Reygadas, whose feature debut Japón had its world premiere at the IFFR in 2002, compares the rough, associative and instinctive Post tenebras lux (‘light after darkness’) with an Expressionist painting in which he makes room for his deepest feelings, his memories, dreams, desires and fears.
At the Cannes festival the film was booed, but Reygadas took home the prize for best direction.

THE APOSTLE - Dirk Simon
(O apostolo)
Animated -- Spain
A convict who escaped from jail takes off to a remote village to recover an old loot that was hidden years earlier. But what he finds there involves him in a fate much worse than the one he had been doomed to. Sinister old people, odd disappearances, spirits, a strange parish priest and even the archpriest of Santiago de Compostela will all meet in a tale full of terror, humour, and fantasy.

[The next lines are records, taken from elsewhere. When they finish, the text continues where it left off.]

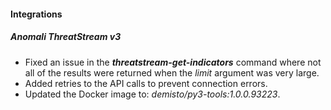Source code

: 
#### Integrations

##### Anomali ThreatStream v3

- Fixed an issue in the ***threatstream-get-indicators*** command where not all of the results were returned when the *limit* argument was very large.
- Added retries to the API calls to prevent connection errors.
- Updated the Docker image to: *demisto/py3-tools:1.0.0.93223*.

Spain's first stop-motion feature, "The Apostle," mixes local folklore and time-honored horror into a distinctive, truly haunting whole. Fernando Cortizo's compelling debut is let down slightly by a storyline that cleaves too closely to the expected, but it's a small sacrifice for such wonderfully sinister characters and creepy atmospherics. Dark and troubling in the way that unexpurgated Grimm tales are, "The Apostle" may be unsuitable for the very young, but deserves exposure beyond the fest circuit, where its gospel is already spreading. Philip Glass gets a music credit.